In Iou Cent., Inc. v. Shore Appliance Connection Inc., No. 1:20-cv-2367-MLB, 2021 U.S. Dist. LEXIS 50674 (N.D. Ga. Mar. 18, 2021), Judge Brown found the FDCPA’s venue provision inapplicable to a dispute because the transaction was commercial and not consumer.

Shore Defendants argue the applicable statute is the venue provision in [*6]  the Fair Debt Collection Practices Act (“FDCPA”): 15 U.S.C. § 1692i. (Dkt. 8 at 10.) That is not correct. By its terms, § 1692i applies only to a “legal action on a debt against any consumer.” See § 1692i(a). And the “FDCPA limits its reach to those obligations to pay arising from consensual transactions, where parties negotiate or contract for consumer-related goods or services.” Hawthorne v. Mac Adjustment, Inc., 140 F.3d 1367, 1371 (11th Cir. 1998) (quoting Bass v. Stolper, Koritzinsky, Brewster & Neider, S.C., 111 F.3d 1322, 1326 (7th Cir. 1997)).
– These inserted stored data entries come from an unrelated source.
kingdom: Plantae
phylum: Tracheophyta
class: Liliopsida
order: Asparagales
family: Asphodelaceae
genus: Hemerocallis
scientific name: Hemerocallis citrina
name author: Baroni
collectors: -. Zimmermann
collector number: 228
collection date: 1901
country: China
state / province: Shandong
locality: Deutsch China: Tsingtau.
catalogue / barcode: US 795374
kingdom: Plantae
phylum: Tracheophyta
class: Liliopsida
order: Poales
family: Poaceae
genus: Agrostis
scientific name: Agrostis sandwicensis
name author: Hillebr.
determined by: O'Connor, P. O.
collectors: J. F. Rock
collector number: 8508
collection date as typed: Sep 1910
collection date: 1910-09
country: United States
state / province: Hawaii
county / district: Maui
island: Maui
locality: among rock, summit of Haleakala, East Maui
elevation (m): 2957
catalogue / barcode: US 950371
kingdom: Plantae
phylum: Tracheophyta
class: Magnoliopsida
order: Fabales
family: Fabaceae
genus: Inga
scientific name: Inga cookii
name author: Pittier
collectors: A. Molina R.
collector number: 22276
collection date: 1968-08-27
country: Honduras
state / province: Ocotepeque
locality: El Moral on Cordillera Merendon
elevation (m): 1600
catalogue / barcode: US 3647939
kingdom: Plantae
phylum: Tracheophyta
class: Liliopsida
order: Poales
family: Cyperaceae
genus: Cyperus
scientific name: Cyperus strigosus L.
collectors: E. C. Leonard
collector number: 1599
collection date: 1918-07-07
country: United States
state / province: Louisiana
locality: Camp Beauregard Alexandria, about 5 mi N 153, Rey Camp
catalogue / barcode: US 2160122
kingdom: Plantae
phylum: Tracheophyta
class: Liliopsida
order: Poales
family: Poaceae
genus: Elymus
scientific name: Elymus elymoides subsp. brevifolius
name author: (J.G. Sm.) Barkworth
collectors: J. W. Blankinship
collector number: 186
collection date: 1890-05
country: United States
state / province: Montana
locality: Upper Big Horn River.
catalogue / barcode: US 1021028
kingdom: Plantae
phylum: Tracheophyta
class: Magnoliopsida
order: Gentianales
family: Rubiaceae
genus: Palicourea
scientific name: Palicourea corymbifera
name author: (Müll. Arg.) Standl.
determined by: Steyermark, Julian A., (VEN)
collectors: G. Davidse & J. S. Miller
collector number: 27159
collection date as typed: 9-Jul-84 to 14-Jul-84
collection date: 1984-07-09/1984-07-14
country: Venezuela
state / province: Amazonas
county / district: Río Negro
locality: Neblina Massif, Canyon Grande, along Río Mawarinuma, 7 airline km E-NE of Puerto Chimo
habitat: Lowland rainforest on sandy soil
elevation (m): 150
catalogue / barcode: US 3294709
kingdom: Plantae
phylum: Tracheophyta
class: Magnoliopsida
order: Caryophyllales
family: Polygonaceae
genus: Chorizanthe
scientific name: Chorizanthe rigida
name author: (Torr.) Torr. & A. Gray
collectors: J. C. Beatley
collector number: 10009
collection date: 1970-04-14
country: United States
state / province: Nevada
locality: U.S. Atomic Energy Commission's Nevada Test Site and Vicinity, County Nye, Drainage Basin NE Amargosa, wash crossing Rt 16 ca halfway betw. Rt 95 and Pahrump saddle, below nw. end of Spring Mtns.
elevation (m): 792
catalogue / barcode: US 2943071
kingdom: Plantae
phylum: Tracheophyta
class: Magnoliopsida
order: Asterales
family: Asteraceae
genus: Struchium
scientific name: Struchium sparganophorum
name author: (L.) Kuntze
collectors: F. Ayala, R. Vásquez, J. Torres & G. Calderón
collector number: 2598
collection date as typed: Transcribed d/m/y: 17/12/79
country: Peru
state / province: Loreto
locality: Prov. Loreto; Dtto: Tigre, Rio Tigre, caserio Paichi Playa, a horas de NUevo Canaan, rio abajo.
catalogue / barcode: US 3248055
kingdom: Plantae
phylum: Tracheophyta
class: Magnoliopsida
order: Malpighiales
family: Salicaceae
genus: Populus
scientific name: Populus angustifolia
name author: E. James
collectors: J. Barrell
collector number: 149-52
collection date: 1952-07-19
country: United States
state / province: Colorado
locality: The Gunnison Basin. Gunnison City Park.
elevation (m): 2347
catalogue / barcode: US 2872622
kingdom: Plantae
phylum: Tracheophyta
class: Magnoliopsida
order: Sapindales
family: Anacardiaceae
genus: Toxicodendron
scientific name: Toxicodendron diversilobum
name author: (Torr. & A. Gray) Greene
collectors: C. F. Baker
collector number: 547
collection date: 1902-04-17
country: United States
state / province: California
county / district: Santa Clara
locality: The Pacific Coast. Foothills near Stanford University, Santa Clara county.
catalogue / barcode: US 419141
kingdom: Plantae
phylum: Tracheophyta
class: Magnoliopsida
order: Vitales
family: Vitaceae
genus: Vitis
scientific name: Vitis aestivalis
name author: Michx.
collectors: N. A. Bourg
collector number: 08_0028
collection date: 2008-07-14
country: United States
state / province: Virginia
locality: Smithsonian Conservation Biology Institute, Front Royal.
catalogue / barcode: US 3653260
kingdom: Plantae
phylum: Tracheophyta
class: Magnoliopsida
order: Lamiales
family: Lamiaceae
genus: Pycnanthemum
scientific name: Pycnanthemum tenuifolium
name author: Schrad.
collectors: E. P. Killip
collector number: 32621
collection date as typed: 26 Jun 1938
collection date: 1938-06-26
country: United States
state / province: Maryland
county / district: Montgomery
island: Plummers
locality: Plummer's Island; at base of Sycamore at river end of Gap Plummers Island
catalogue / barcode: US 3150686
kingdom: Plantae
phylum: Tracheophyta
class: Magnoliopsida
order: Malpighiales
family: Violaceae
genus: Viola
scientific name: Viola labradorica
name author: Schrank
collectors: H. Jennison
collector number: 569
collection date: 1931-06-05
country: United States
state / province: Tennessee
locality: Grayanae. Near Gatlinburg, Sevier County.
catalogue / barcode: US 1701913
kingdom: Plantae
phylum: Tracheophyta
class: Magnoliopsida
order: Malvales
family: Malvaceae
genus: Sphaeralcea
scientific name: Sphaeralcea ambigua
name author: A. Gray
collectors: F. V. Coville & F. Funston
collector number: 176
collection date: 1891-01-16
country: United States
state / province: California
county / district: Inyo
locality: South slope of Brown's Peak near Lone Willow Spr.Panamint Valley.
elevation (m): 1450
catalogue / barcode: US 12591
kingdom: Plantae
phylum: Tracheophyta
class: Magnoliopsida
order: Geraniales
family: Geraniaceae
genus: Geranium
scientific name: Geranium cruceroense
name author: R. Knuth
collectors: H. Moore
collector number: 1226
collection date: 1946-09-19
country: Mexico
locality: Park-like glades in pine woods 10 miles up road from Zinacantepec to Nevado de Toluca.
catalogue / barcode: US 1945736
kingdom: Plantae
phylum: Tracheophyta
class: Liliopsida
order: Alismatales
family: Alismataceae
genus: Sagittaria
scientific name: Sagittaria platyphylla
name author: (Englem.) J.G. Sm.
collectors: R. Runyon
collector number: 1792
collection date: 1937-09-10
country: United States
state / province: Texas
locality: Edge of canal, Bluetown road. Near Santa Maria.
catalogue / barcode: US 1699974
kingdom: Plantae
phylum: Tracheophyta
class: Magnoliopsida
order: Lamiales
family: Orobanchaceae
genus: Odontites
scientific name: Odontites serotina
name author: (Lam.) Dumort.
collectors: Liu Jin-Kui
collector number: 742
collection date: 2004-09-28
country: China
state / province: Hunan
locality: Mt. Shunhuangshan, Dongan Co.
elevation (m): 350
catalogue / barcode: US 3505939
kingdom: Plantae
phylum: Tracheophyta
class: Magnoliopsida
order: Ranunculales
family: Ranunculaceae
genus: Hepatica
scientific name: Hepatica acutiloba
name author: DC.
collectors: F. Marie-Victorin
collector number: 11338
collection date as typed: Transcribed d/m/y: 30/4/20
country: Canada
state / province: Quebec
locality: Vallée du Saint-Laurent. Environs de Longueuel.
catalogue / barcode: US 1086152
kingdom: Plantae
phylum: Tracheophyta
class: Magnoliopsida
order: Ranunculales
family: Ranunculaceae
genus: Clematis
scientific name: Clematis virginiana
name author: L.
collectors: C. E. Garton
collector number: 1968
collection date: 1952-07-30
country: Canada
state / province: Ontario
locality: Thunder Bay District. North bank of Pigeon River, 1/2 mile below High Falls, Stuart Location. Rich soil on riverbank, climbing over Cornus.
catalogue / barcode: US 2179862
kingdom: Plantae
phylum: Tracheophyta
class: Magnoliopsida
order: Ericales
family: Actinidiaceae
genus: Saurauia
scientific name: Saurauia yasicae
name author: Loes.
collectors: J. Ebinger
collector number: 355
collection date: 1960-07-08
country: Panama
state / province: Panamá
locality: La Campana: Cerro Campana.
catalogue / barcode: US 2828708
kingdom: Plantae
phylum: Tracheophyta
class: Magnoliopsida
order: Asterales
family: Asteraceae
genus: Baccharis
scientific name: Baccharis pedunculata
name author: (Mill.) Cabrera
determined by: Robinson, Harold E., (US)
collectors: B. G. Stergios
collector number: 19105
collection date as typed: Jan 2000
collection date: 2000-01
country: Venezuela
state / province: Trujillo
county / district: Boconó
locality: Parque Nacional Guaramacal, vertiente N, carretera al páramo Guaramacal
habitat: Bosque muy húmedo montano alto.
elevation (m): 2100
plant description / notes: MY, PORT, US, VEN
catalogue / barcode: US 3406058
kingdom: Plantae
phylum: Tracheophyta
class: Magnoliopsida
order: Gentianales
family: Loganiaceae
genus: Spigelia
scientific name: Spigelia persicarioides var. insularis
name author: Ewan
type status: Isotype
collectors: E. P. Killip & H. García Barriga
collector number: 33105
Legislative history confirms this reading of the statute: the Senate Report on the FDCPA expressly defines the scope of the Act as applying “only to debts contracted by consumers for personal, family, or household purposes; it has no application to the collection of commercial accounts.” Consumer Credit Protection Act, S. Rep. No. 95-382 (1977), reprinted in 1977 U.S.C.C.A.N. 1695 (emphasis added). Here, the loan agreement is a commercial transaction, not a consumer transaction. The promissory note itself provides that the loan is “for business and commercial purposes and not for any agricultural, personal, family[,] or household purpose.” (Dkt. 22-1 at 1.) The FDCPA is wholly inapplicable. See, e.g., Downing v. IOU Cent., Inc., No. 1:19-cv-929, 2019 U.S. Dist. LEXIS 135495, 2019 WL 3502915, at *8 (N.D. Ga. May 29, 2019) (holding FDCPA inapplicable to commercial loan), report and recommendation adopted by 2020 U.S. Dist. LEXIS 241764, 2020 WL 7409660 (N.D. Ga. Mar. 25, 2020).